SDM-TIB / SDM-RDFizer

An Efficient RML-Compliant Engine for Knowledge Graph Construction
https://doi.org/10.5281/zenodo.3872103
Apache License 2.0
107 stars 25 forks source link

expected string or bytes-like object #53

Closed arenas-guerrero-julian closed 3 years ago

arenas-guerrero-julian commented 3 years ago

Hi!, I get the following error when materializing GTFS-Madrid-benchmark with MySQL:

Semantifying output...
Traceback (most recent call last):
  File "run_rdfizer.py", line 3, in <module>
    semantify(str(sys.argv[1]))
  File "/home/julian/GitHub/SDM-RDFizer/rdfizer/rdfizer/semantify.py", line 4277, in semantify
    number_triple += executor.submit(semantify_mysql, row, row_headers, triples_map, triples_map_list, output_file_descriptor, wr, config[dataset_i]["name"], config[dataset_i]["host"], int(config[dataset_i]["port"]), config[dataset_i]["user"], config[dataset_i]["password"],config[dataset_i]["db"]).result()
  File "/usr/lib/python3.8/concurrent/futures/_base.py", line 439, in result
    return self.__get_result()
  File "/usr/lib/python3.8/concurrent/futures/_base.py", line 388, in __get_result
    raise self._exception
  File "/usr/lib/python3.8/concurrent/futures/thread.py", line 57, in run
    result = self.fn(*self.args, **self.kwargs)
  File "/home/julian/GitHub/SDM-RDFizer/rdfizer/rdfizer/semantify.py", line 3106, in semantify_mysql
    hash_maker_array(cursor, triples_map_element, predicate_object_map.object_map)
  File "/home/julian/GitHub/SDM-RDFizer/rdfizer/rdfizer/semantify.py", line 279, in hash_maker_array
    hash_table.update({element : {"<" + string_substitution_array(parent_subject.subject_map.value, "{(.+?)}", row, row_headers, "object",ignore) + ">" : "object"}}) 
  File "/home/julian/GitHub/SDM-RDFizer/rdfizer/rdfizer/functions.py", line 380, in string_substitution_array
    if re.search("^[\s|\t]*$", value) is None:
  File "/usr/lib/python3.8/re.py", line 201, in search
    return _compile(pattern, flags).search(string)
TypeError: expected string or bytes-like object

I opened a very similar issue (#38) some months ago. Solution is the same (I have tested it). This problem is likely repeated in other parts of the source code.

Julián

eiglesias34 commented 3 years ago

Hi,

What is the data type of the value that caused the problem? I added if a variable is different than str it will be converted into a string. Before, I was taking into consideration only int and floats for this conversion. Please test it out and tell me if it works.

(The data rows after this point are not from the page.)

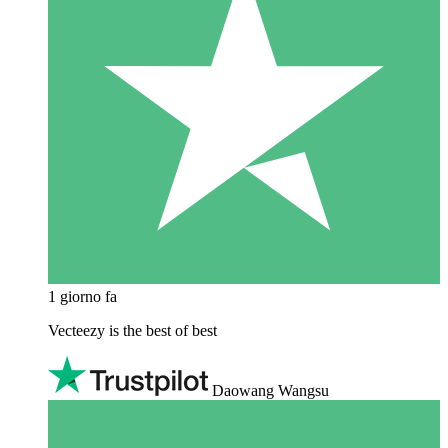
1 giorno fa
Vecteezy is the best of best
Daowang Wangsu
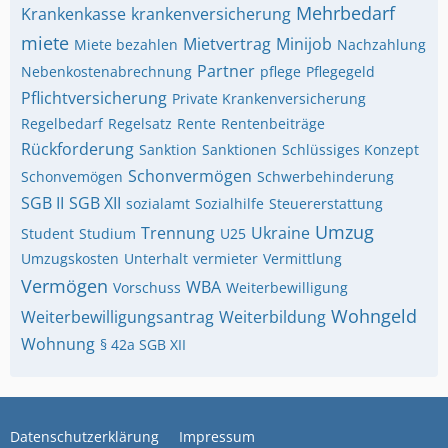
Mehrbedarf
Krankenkasse
krankenversicherung
miete
Mietvertrag
Minijob
Miete bezahlen
Nachzahlung
Partner
Nebenkostenabrechnung
pflege
Pflegegeld
Pflichtversicherung
Private Krankenversicherung
Regelbedarf
Regelsatz
Rente
Rentenbeiträge
Rückforderung
Sanktion
Sanktionen
Schlüssiges Konzept
Schonvermögen
Schonvemögen
Schwerbehinderung
SGB II
SGB XII
sozialamt
Sozialhilfe
Steuererstattung
Umzug
Trennung
Ukraine
Student
Studium
U25
Umzugskosten
Unterhalt
vermieter
Vermittlung
Vermögen
WBA
Vorschuss
Weiterbewilligung
Wohngeld
Weiterbewilligungsantrag
Weiterbildung
Wohnung
§ 42a SGB XII
Datenschutzerklärung
Impressum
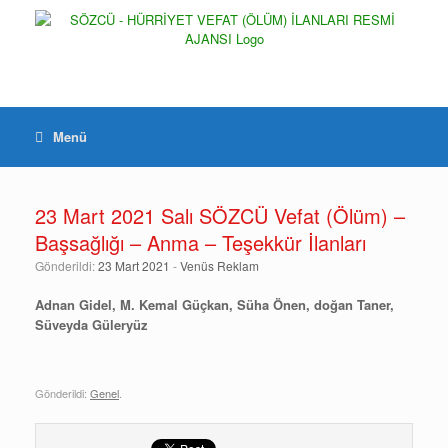
Menü
23 Mart 2021 Salı SÖZCÜ Vefat (Ölüm) –
Başsağlığı – Anma – Teşekkür İlanları
Gönderildi:
23 Mart 2021
-
Venüs Reklam
Adnan Gidel, M. Kemal Güçkan, Süha Önen, doğan Taner,
Süveyda Güleryüz
Gönderildi:
Genel
.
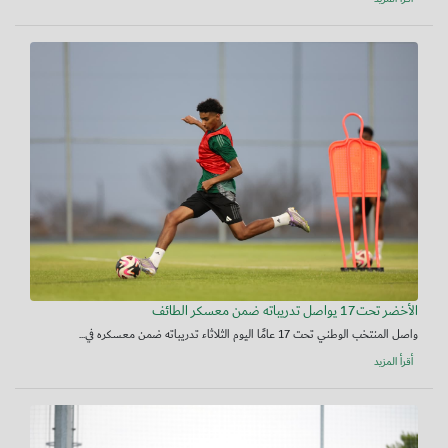
الأخضر تحت17 يواصل تدريباته ضمن معسكر الطائف
واصل المنتخب الوطني تحت 17 عامًا اليوم الثلاثاء تدريباته ضمن معسكره في...
أقرأ المزيد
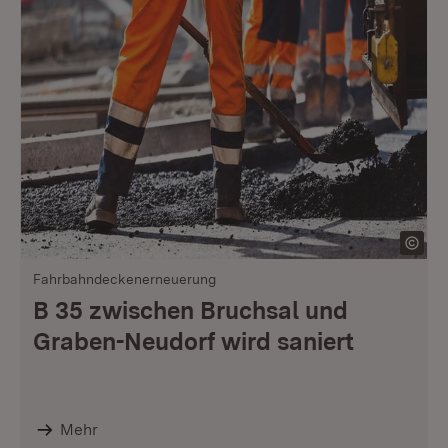
Fahrbahndeckenerneuerung
B 35 zwischen Bruchsal und
Graben-Neudorf wird saniert
Mehr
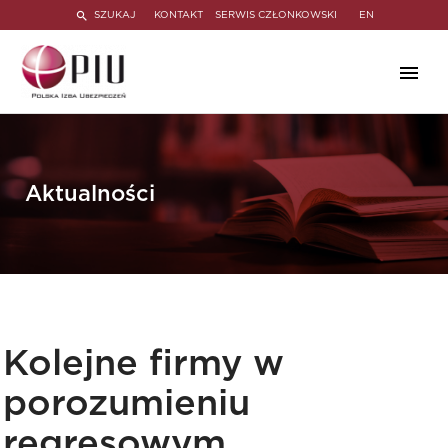
SZUKAJ
KONTAKT
SERWIS CZŁONKOWSKI
EN
Aktualności
Kolejne firmy w
porozumieniu
regresowym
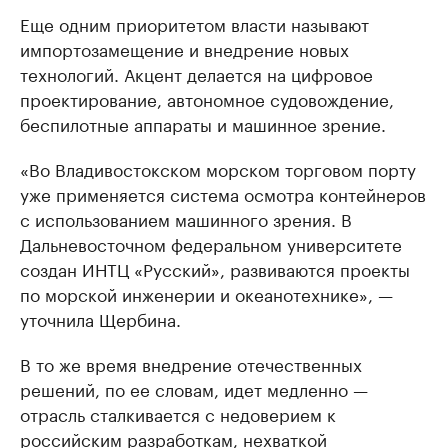
Еще одним приоритетом власти называют
импортозамещение и внедрение новых
технологий. Акцент делается на цифровое
проектирование, автономное судовождение,
беспилотные аппараты и машинное зрение.
«Во Владивостокском морском торговом порту
уже применяется система осмотра контейнеров
с использованием машинного зрения. В
Дальневосточном федеральном университете
создан ИНТЦ «Русский», развиваются проекты
по морской инженерии и океанотехнике», —
уточнила Щербина.
В то же время внедрение отечественных
решений, по ее словам, идет медленно —
отрасль сталкивается с недоверием к
российским разработкам, нехваткой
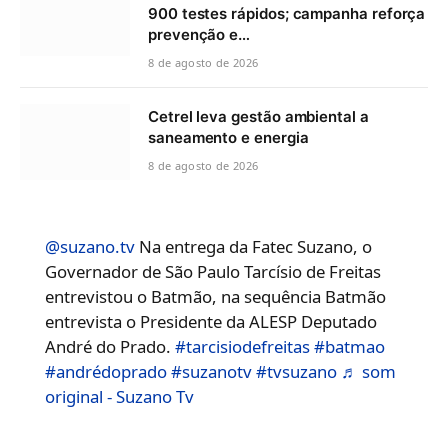
900 testes rápidos; campanha reforça
prevenção e…
8 de agosto de 2026
Cetrel leva gestão ambiental a
saneamento e energia
8 de agosto de 2026
@suzano.tv
Na entrega da Fatec Suzano, o
Governador de São Paulo Tarcísio de Freitas
entrevistou o Batmão, na sequência Batmão
entrevista o Presidente da ALESP Deputado
André do Prado.
#tarcisiodefreitas
#batmao
#andrédoprado
#suzanotv
#tvsuzano
♬ som
original - Suzano Tv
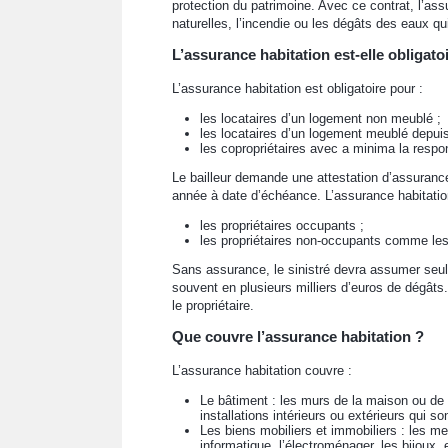
protection du patrimoine. Avec ce contrat, l’a
naturelles, l’incendie ou les dégâts des eaux qu
L’assurance habitation est-elle obligato
L’assurance habitation est obligatoire pour :
les locataires d’un logement non meublé ;
les locataires d’un logement meublé depuis
les copropriétaires avec a minima la respon
Le bailleur demande une attestation d’assurance
année à date d’échéance. L’assurance habitatio
les propriétaires occupants ;
les propriétaires non-occupants comme les 
Sans assurance, le sinistré devra assumer seul 
souvent en plusieurs milliers d’euros de dégât
le propriétaire.
Que couvre l’assurance habitation ?
L’assurance habitation couvre :
Le bâtiment : les murs de la maison ou d
installations intérieurs ou extérieurs qui so
Les biens mobiliers et immobiliers : les me
informatique, l’électroménager, les bijoux, 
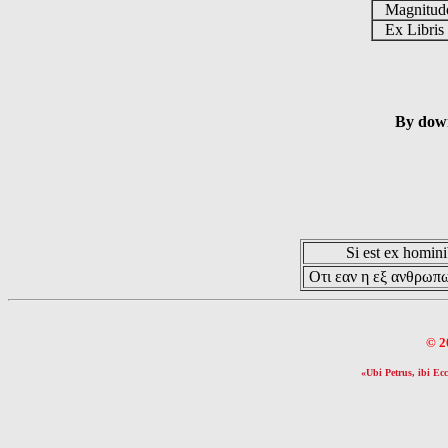
Magnitu
Ex Libri
By down
Si est ex hominib
Οτι εαν η εξ ανθρωπω
© 2
«Ubi Petrus, ibi Ecc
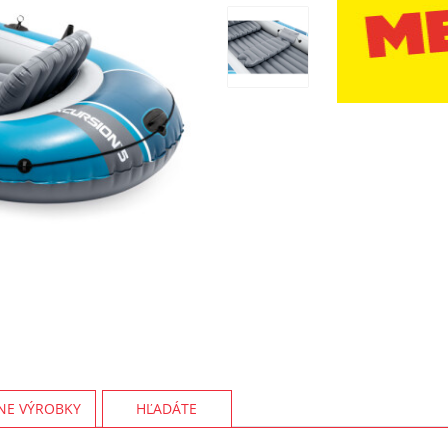
NE VÝROBKY
HĽADÁTE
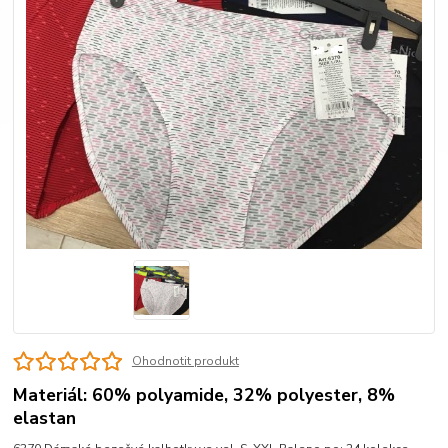
Ohodnotit produkt
Materiál: 60% polyamide, 32% polyester, 8%
elastan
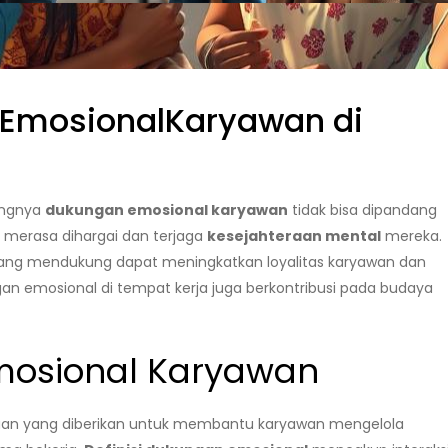
EmosionalKaryawan di
tingnya
dukungan emosional karyawan
tidak bisa dipandang
merasa dihargai dan terjaga
kesejahteraan mental
mereka.
yang mendukung dapat meningkatkan loyalitas karyawan dan
n emosional di tempat kerja juga berkontribusi pada budaya
Emosional Karyawan
uan yang diberikan untuk membantu karyawan mengelola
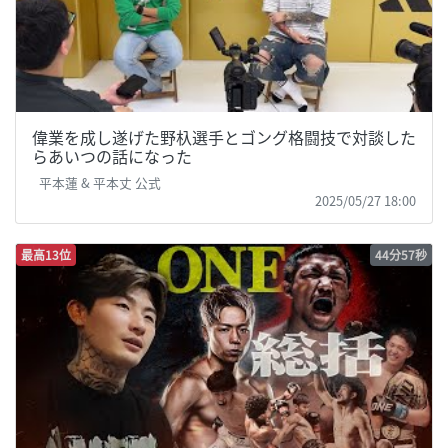
偉業を成し遂げた野杁選手とゴング格闘技で対談した
らあいつの話になった
平本蓮 & 平本丈 公式
2025/05/27 18:00
最高13位
44分57秒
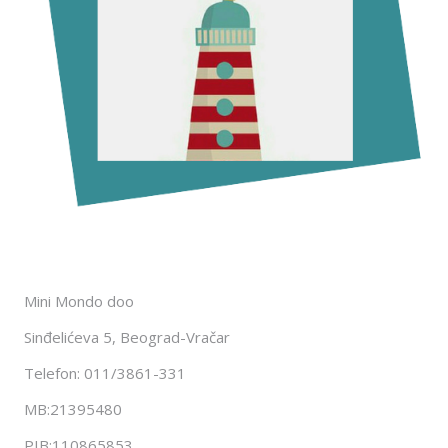
Mini Mondo doo
Sinđelićeva 5, Beograd-Vračar
Telefon: 011/3861-331
MB:21395480
PIB:110865853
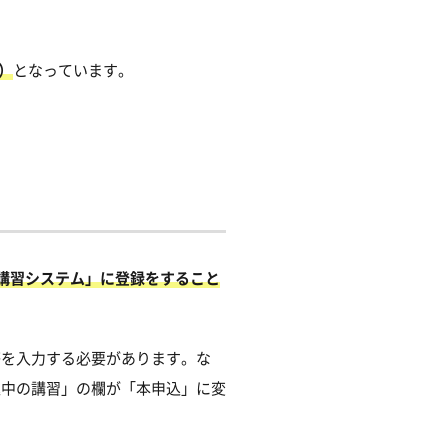
む）
となっています。
A講習システム」に登録をすること
等を入力する必要があります。な
込中の講習」の欄が「本申込」に変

arenas-guerrero-julian commented 3 years ago

Cannot tell, but my naive solution has been:

if re.search("^[\s|\t]*$", str(value)) is None:
    value = urllib.parse.quote(str(value))
    new_string = new_string[:start + offset_current_substitution] + value.strip() + new_string[ end + offset_current_substitution:]
    offset_current_substitution = offset_current_substitution + len(value) - (end - start)
eiglesias34 commented 3 years ago

Ok, What I have added is that the SDM-RDFizer will apply the string conversion only when the value in question is not a string. Before I only took into consideration ints and floats. This is to avoid applying the conversion to a value that is already a string.